Knowing what you have sold your customers enables you to provide a better level of service when they contact you. In addition it makes them feel valued that you remember. It also enables you to easily contact them in the case of product recalls or upgrades that they need to be aware of.

Sell More to Existing Customers

Knowing what your customers buy and when they buy it enables you to target your marketing. You have experience of this as a customer. For example the garage that you bought your car from may well contact you around the time they know it is due for a service or they think you will be in the market for another car. You can use your customer knowledge to contact them when they need you for a repeat order or to cross sell a related product.

The Basics of CRM

It can be as simple as an index card system or as complicated as a bespoke CRM system for your business but the basics remain the same. You need to be able to collect information, store it somewhere and access that information when you need it. If you have staff they need to be able to work with that system too.

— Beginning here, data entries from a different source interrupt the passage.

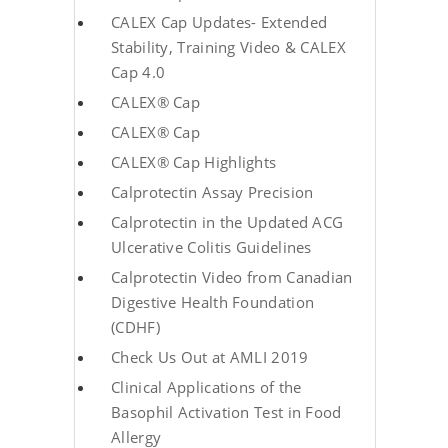
CALEX Cap Updates- Extended
Stability, Training Video & CALEX
Cap 4.0
CALEX® Cap
CALEX® Cap
CALEX® Cap Highlights
Calprotectin Assay Precision
Calprotectin in the Updated ACG
Ulcerative Colitis Guidelines
Calprotectin Video from Canadian
Digestive Health Foundation
(CDHF)
Check Us Out at AMLI 2019
Clinical Applications of the
Basophil Activation Test in Food
Allergy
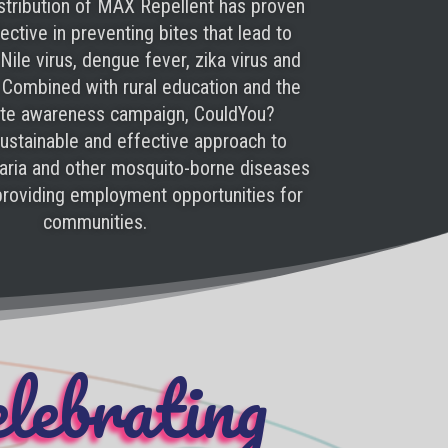
stribution of MAX Repellent has proven
ctive in preventing bites that lead to
Nile virus, dengue fever, zika virus and
 Combined with rural education and the
ite awareness campaign, CouldYou?
ustainable and effective approach to
laria and other mosquito-borne diseases
 providing employment opportunities for
communities.
lebrating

Collect relevant information

There is no point in collecting and storing information you don't need. Think about the information that is relevant to your business relationship with your customer. This might be their contact details, what they have bought, when they bought it as a minimum. If for instance you are an aroma therapist you might also keep a note of their allergies, fragrance preferences and so on.

Store Information

You need somewhere to keep all this information and this has to suit the way you work. It's no good coming up with a system that requires you to spend an hour inputting the details of each sale when you are in a busy retail shop.

Access Information

You need to be able to get information out of your system easily in a form that you can use it. That might be on your computer screen as you take a telephone call or as a data file to create a mail merge to send out publicity material.

Before you set up your system think about what you might want to use the information for. This might mean that you need to group it in some way for example you might want to be able to call up a list of all your customers in a particular area of the country or all your customers who have a birthday in March.

If you can't get to what you want easily and quickly then you wasted your time collecting it in the first place.